WHAT YOU SHOULD DO:
Skipping each picture, output the entries exactly as they stand below.

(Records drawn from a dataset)
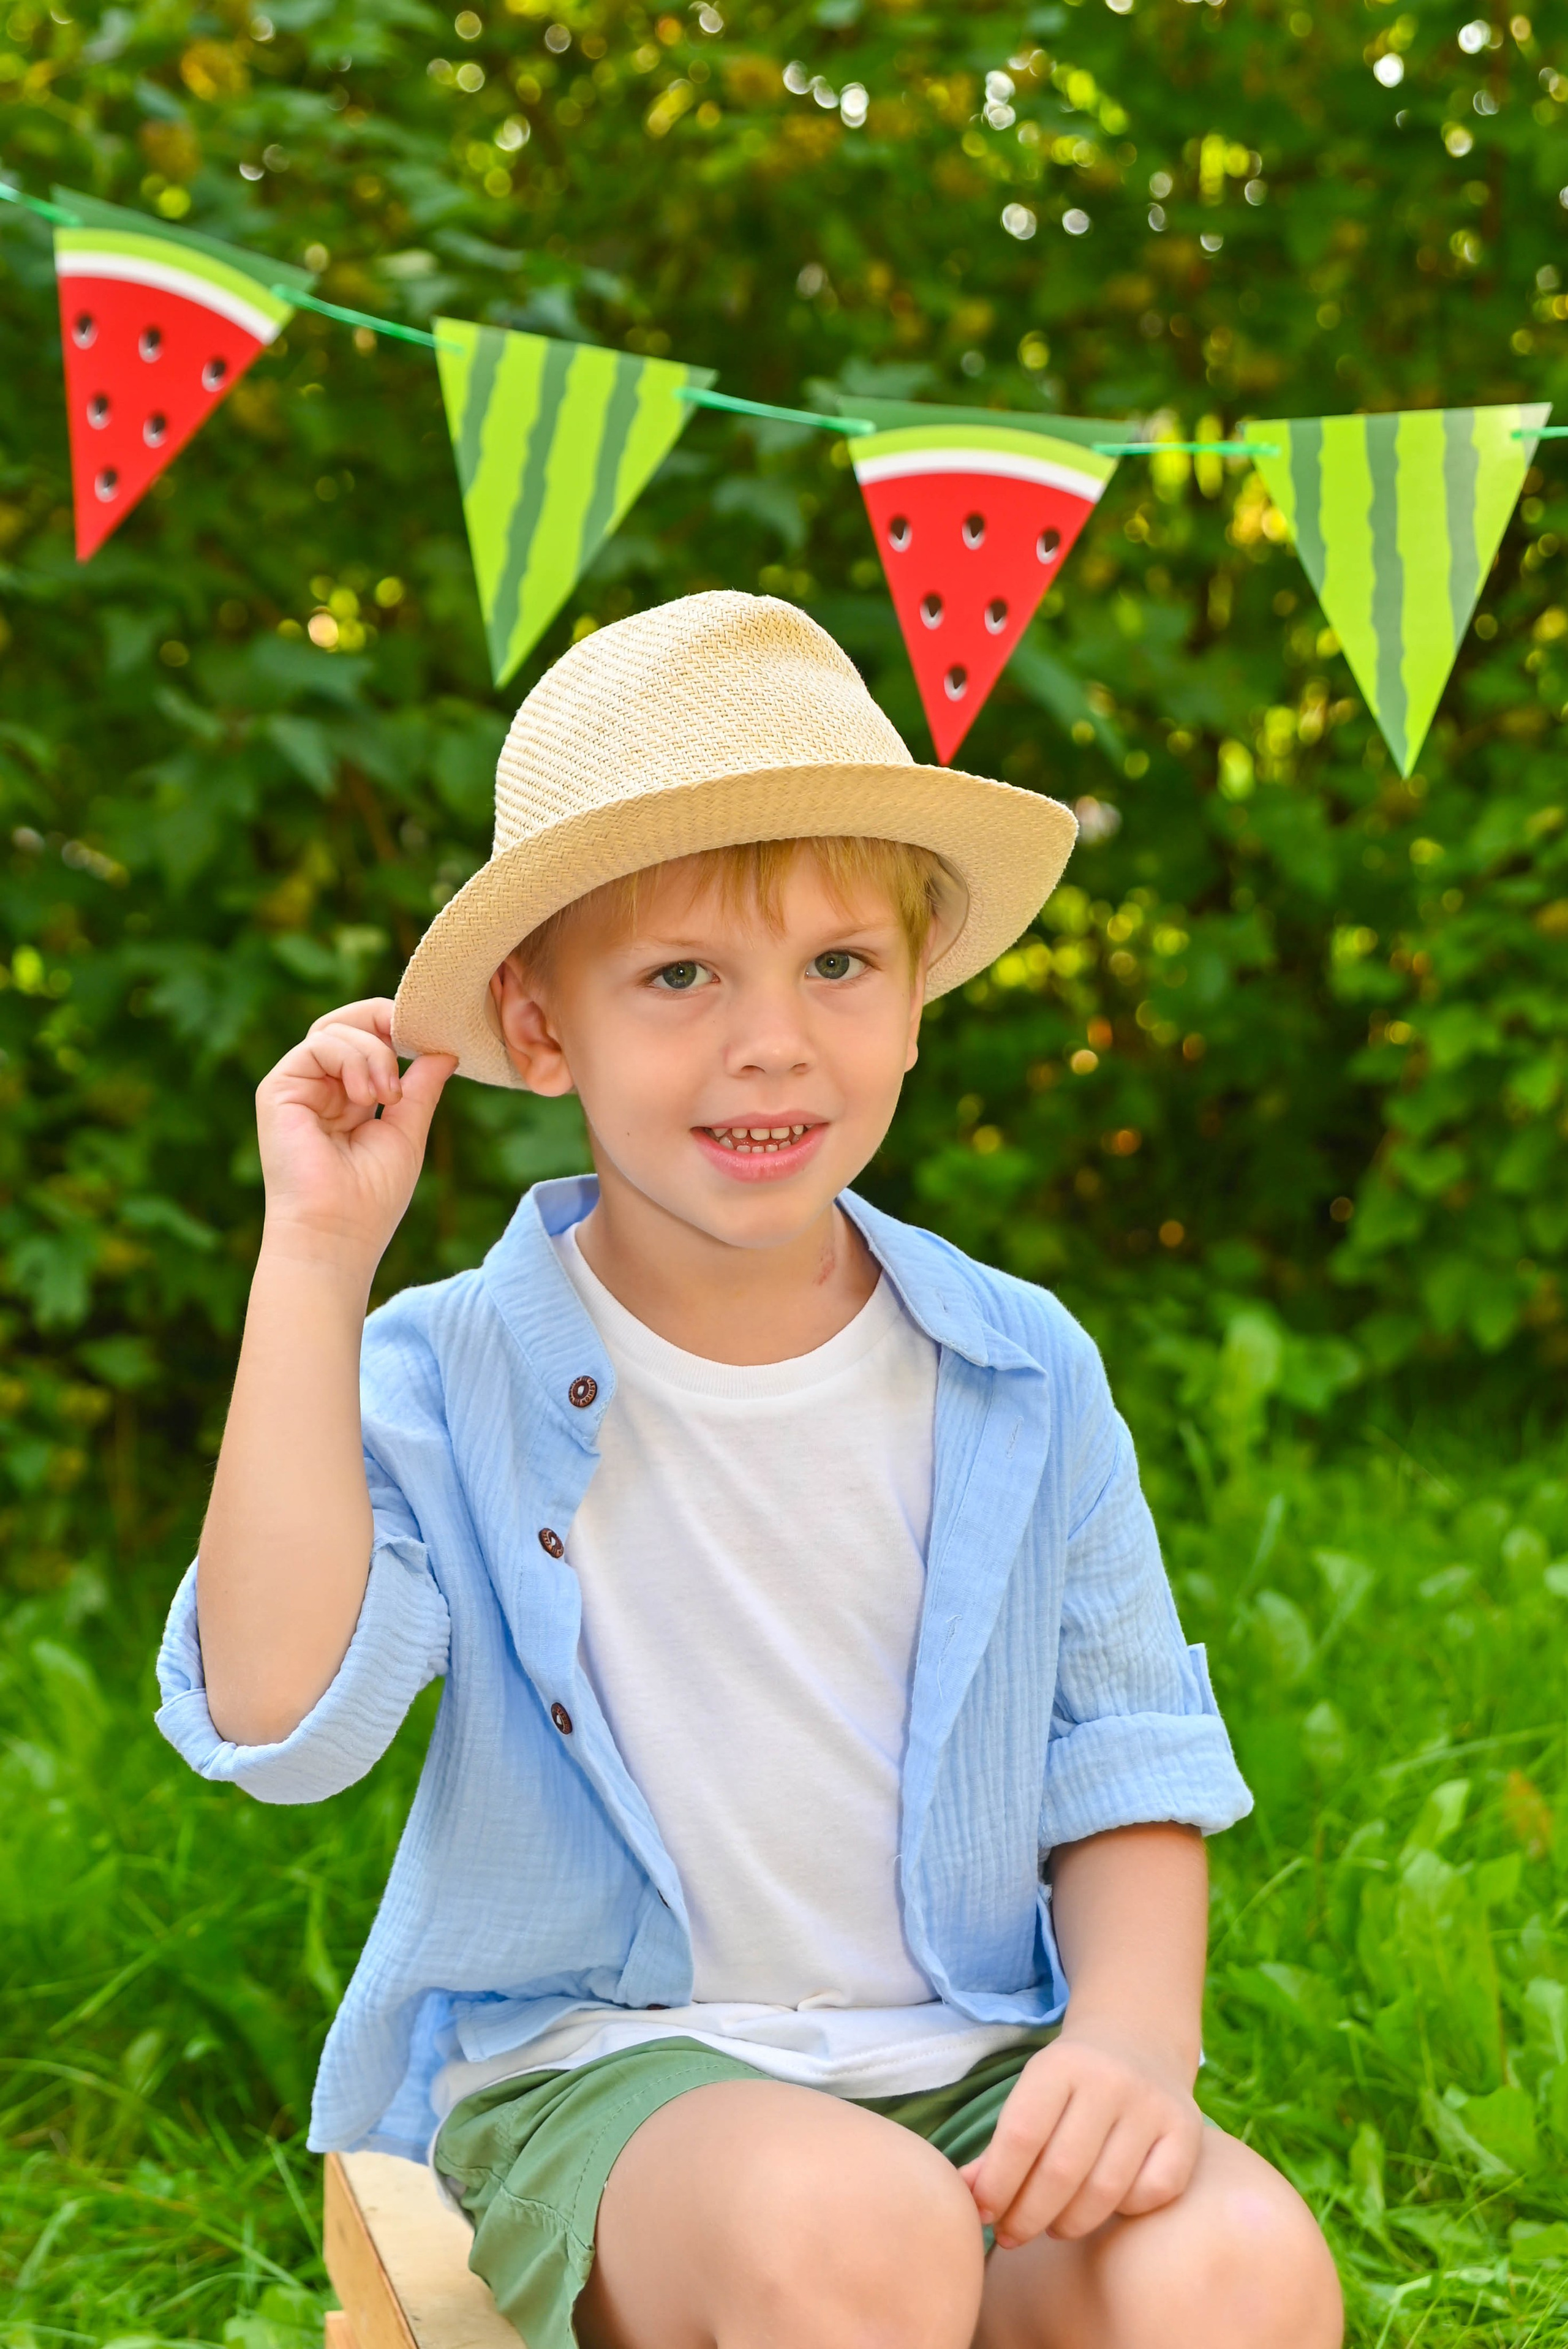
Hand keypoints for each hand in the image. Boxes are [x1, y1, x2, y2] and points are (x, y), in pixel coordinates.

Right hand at [255, 997, 455, 1269]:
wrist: (337, 1233)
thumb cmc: (372, 1197)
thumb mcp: (407, 1131)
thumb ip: (421, 1088)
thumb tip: (445, 1050)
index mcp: (347, 1098)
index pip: (367, 1040)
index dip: (397, 1030)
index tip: (432, 1039)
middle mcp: (319, 1088)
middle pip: (346, 1023)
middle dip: (384, 1021)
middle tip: (414, 1040)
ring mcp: (296, 1087)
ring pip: (335, 1029)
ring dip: (374, 1053)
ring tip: (387, 1097)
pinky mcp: (278, 1089)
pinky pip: (318, 1044)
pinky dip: (352, 1059)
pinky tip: (366, 1097)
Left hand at [961, 2024, 1201, 2247]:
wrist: (1137, 2040)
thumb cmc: (1069, 2083)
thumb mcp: (1030, 2095)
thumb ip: (998, 2146)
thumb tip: (962, 2194)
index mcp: (1060, 2065)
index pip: (1021, 2135)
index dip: (997, 2185)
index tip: (982, 2215)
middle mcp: (1110, 2080)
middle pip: (1061, 2171)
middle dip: (1027, 2215)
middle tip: (1010, 2236)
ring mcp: (1152, 2105)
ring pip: (1106, 2190)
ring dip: (1069, 2222)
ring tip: (1051, 2227)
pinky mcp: (1187, 2130)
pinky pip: (1152, 2193)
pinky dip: (1124, 2212)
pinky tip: (1103, 2207)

SOLUTION FOR THIS EXERCISE:
Hand keypoints for each hand in the image. Boxes are [x1, y1, x2, y2] and points are (x, y), in pixel coordinates.

Right hand at [255, 997, 455, 1269]:
wrist: (337, 1233)
thumb cmc: (372, 1197)
thumb mcp: (407, 1131)
thumb ip: (421, 1088)
thumb tip: (445, 1050)
index mcp: (347, 1098)
index pip: (367, 1040)
index dip: (397, 1030)
index tip: (432, 1039)
middle mcp: (319, 1088)
middle pip: (346, 1023)
middle dip: (384, 1021)
middle tip: (414, 1040)
ring mcp: (296, 1087)
ring pip: (335, 1029)
ring dip: (374, 1053)
ring tip: (387, 1097)
pinky mcp: (278, 1089)
pinky pip: (318, 1044)
pinky dip: (352, 1059)
pinky tip: (366, 1097)
Left hand at [961, 2024, 1201, 2247]:
wrist: (1137, 2040)
thumb cmc: (1069, 2083)
thumb mcp: (1030, 2095)
thumb ip: (998, 2146)
thumb tip: (962, 2194)
index mcp: (1060, 2065)
index pip: (1021, 2135)
index dip: (997, 2185)
index tip: (982, 2215)
middle mcp: (1110, 2080)
middle pip: (1061, 2171)
middle dip: (1027, 2215)
middle tip: (1010, 2236)
ring mcp: (1152, 2105)
ring pip: (1106, 2190)
ring dip: (1069, 2222)
ring tip: (1051, 2227)
pinky mcp: (1187, 2130)
pinky pip: (1152, 2193)
pinky dip: (1124, 2212)
pinky tip: (1103, 2207)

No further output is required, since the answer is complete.